Ohio’s Livestock Environmental Permitting Program (LEPP) regulates the installation and operation of large Confined Animal Feeding Facilities (CAFFs). Critics have long complained that the program fails to consider the potential impacts of CAFF development upon the local community. Those concerned about local impacts have used the public hearing process to voice opposition to CAFF permits, but have never successfully prevented approval of a permit. Until now, the program’s obscure requirement for county and township approval of infrastructure improvements has gone unnoticed as a prevention mechanism by such opponents.
While the Hi-Q denial is a first, opponents of large livestock operations won’t have cause to celebrate the decision for long if a current legislative proposal meets with success.
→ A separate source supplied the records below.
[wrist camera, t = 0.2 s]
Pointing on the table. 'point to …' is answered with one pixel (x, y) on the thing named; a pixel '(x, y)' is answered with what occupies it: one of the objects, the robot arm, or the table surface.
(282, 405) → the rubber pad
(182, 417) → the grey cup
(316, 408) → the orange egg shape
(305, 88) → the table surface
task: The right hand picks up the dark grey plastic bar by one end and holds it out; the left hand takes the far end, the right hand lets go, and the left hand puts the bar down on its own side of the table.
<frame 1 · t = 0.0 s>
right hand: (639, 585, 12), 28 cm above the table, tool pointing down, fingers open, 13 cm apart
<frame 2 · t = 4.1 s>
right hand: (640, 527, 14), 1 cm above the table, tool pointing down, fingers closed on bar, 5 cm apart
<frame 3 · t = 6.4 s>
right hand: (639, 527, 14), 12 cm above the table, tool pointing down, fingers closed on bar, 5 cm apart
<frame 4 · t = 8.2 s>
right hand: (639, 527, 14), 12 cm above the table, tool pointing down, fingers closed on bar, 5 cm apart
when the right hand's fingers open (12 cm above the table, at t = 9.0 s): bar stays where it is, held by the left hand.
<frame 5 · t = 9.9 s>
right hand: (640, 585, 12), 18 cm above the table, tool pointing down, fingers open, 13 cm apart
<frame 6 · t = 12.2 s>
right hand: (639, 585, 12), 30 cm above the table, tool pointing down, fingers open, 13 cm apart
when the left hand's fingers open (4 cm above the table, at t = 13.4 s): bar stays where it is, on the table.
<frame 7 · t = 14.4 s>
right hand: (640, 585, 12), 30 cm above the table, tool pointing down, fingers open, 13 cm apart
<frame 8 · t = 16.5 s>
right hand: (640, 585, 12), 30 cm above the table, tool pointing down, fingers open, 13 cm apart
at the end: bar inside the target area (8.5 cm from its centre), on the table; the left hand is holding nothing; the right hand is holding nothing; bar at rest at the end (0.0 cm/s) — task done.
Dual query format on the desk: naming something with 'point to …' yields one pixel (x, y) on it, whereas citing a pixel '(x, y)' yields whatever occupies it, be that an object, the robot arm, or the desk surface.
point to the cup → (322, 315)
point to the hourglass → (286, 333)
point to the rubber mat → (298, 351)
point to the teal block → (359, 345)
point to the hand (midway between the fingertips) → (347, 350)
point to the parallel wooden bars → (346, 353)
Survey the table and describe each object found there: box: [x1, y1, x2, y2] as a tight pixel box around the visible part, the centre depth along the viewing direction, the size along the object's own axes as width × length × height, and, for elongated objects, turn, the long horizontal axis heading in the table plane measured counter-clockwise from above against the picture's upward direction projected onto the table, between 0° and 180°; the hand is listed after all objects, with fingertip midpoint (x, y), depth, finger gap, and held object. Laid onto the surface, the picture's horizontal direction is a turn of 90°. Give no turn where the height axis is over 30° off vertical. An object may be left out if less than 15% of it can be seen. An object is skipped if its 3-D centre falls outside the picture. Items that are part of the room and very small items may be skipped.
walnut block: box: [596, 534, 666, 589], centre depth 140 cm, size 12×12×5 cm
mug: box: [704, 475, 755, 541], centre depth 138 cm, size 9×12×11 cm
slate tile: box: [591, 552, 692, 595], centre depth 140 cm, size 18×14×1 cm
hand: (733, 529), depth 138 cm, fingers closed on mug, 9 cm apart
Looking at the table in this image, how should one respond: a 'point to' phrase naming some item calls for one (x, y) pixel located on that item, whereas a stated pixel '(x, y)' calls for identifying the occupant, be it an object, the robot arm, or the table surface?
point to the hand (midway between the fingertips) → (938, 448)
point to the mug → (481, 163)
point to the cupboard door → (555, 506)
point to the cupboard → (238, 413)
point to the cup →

H.B. 229, introduced May 17, 2011 by Rep. Buchy, will place a time limit on the county and township officials who must consider local infrastructure improvements needed for a CAFF permit application. According to the proposal, local officials would have 75 days after receiving notice of the proposed facility to render a written statement on local infrastructure improvements and costs. After 75 days, the permit applicant may submit a notarized affidavit stating that it had provided local officials with notice but did not receive any written final recommendations from the local government within the required timeframe. Under the law as proposed by H.B. 229, ODA could not deny a permit application that lacks the written statement from local officials as long as 75 days have passed after giving notice and the permit applicant submits the notarized affidavit rather than the written statement from local officials.